* Data to use
+ + + + +

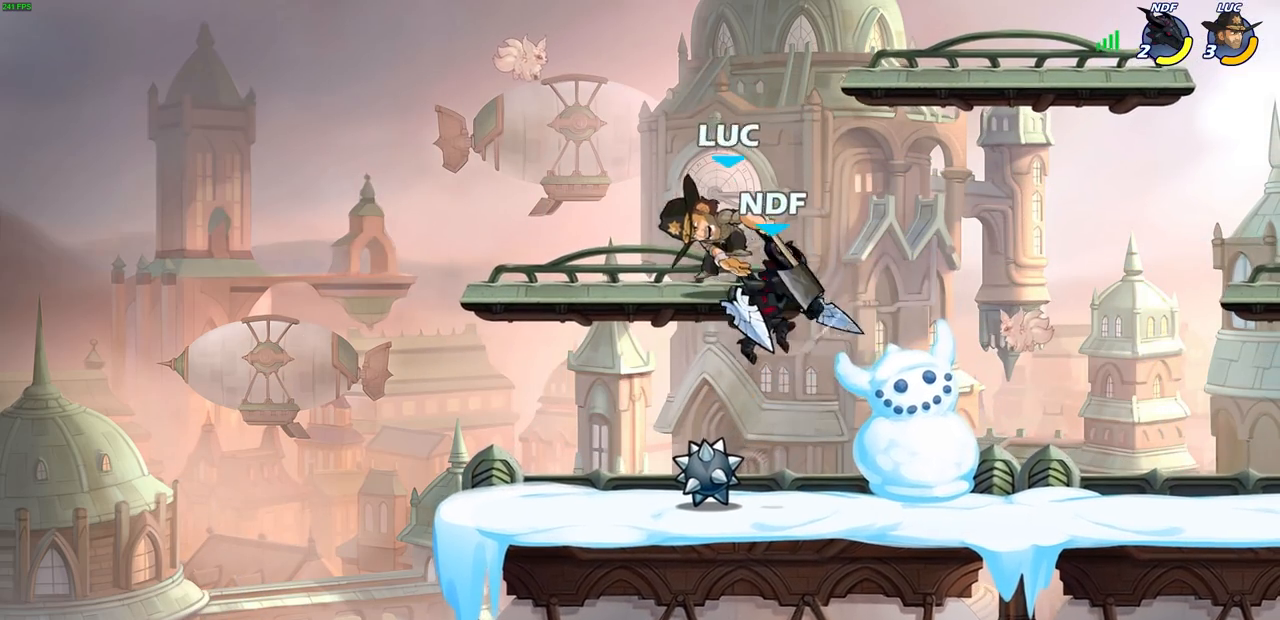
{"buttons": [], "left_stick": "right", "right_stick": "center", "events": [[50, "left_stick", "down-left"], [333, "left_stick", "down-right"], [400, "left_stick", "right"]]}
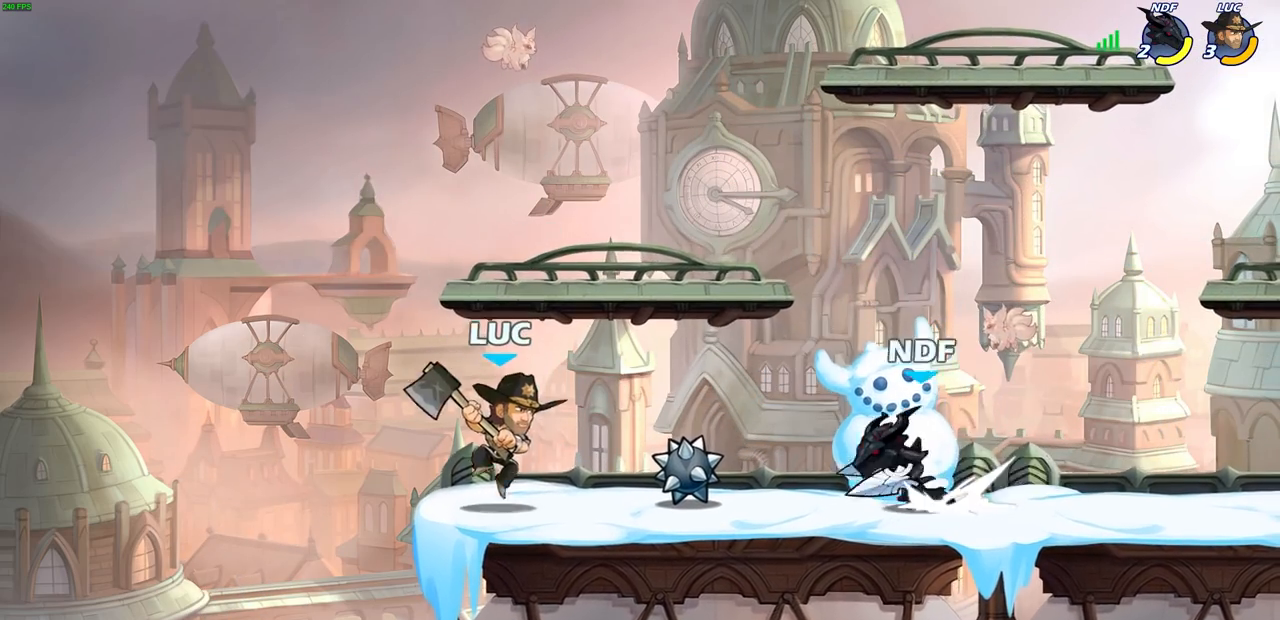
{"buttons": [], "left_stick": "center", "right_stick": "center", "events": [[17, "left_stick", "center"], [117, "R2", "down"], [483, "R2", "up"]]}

+ + + + +

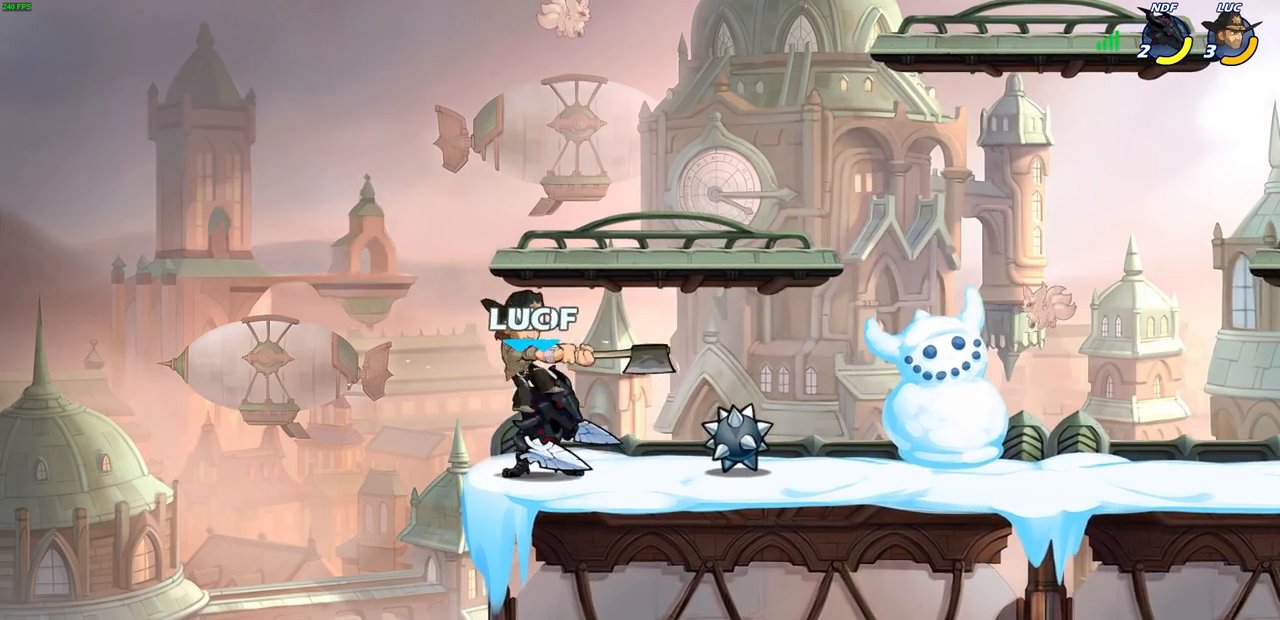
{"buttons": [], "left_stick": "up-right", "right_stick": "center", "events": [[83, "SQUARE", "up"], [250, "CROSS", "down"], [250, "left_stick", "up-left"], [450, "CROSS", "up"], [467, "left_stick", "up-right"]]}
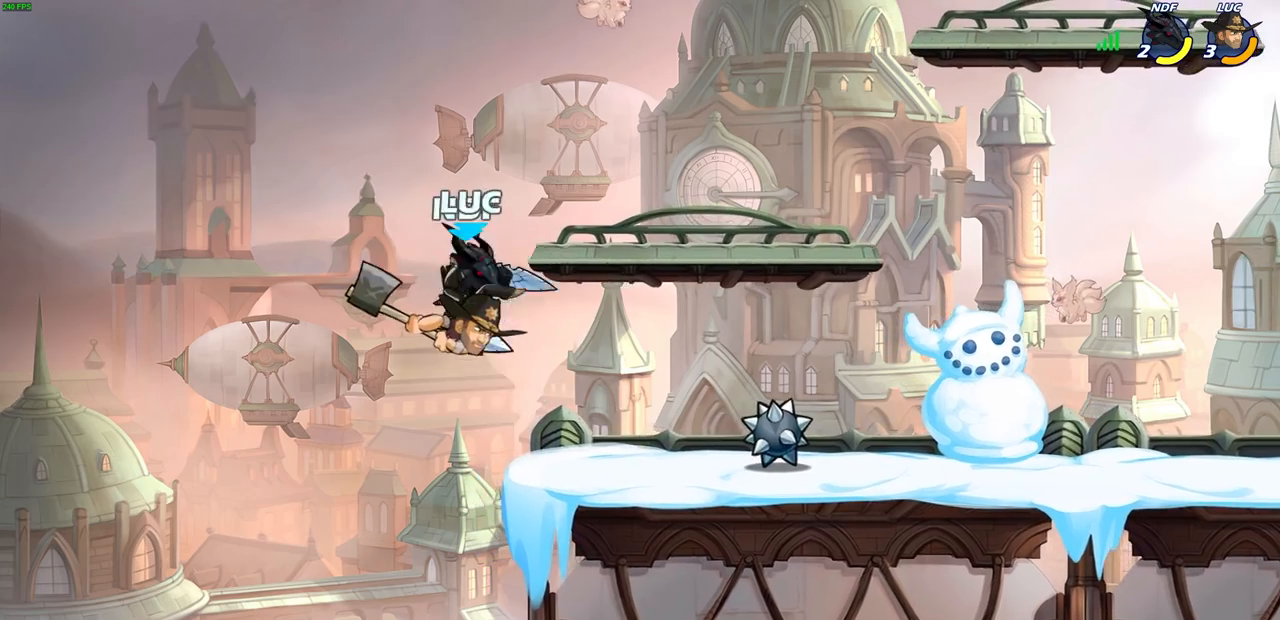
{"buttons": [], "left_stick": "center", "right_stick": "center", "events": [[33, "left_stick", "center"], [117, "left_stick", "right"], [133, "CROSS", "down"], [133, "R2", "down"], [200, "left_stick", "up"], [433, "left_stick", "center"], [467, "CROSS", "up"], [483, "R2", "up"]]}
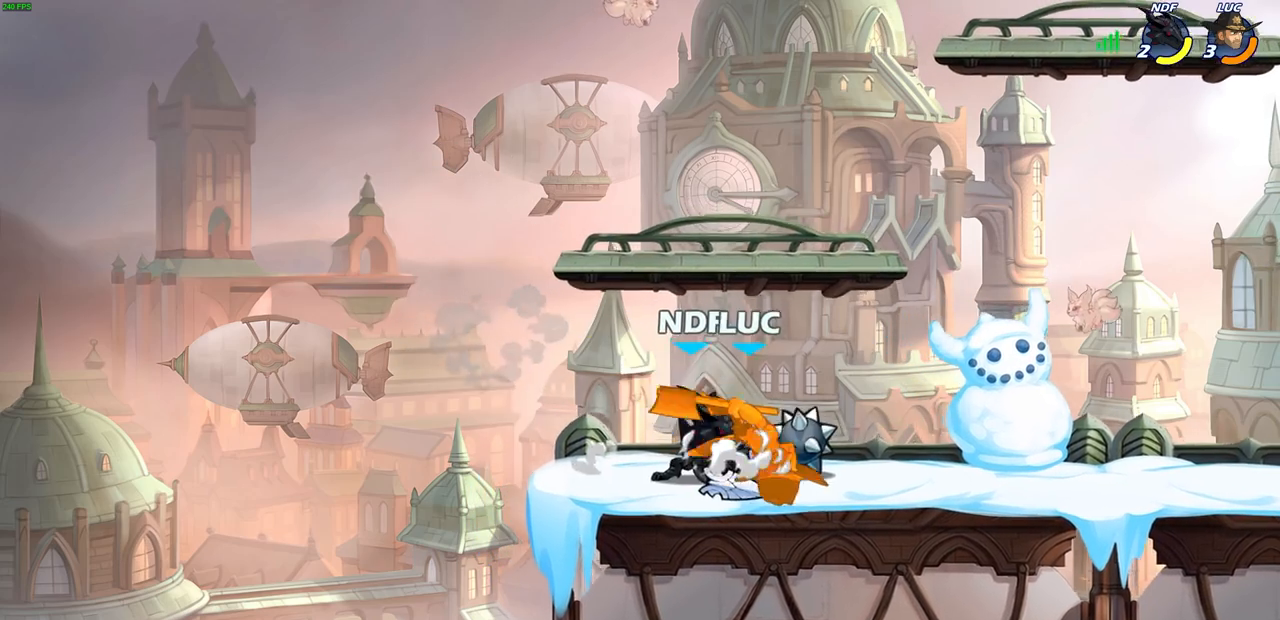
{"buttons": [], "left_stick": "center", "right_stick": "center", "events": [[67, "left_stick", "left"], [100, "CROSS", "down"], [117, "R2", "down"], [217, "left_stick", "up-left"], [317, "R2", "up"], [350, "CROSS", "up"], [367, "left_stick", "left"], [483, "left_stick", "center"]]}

+ + + + +

* What you are asked to do
Read the listing line by line, and copy each line in which the word "CROSS" is found.

* Exercise output
{"buttons": [], "left_stick": "up-right", "right_stick": "center", "events": [[83, "SQUARE", "up"], [250, "CROSS", "down"], [250, "left_stick", "up-left"], [450, "CROSS", "up"], [467, "left_stick", "up-right"]]}
{"buttons": [], "left_stick": "center", "right_stick": "center", "events": [[33, "left_stick", "center"], [117, "left_stick", "right"], [133, "CROSS", "down"], [133, "R2", "down"], [200, "left_stick", "up"], [433, "left_stick", "center"], [467, "CROSS", "up"], [483, "R2", "up"]]}
{"buttons": [], "left_stick": "center", "right_stick": "center", "events": [[67, "left_stick", "left"], [100, "CROSS", "down"], [117, "R2", "down"], [217, "left_stick", "up-left"], [317, "R2", "up"], [350, "CROSS", "up"], [367, "left_stick", "left"], [483, "left_stick", "center"]]}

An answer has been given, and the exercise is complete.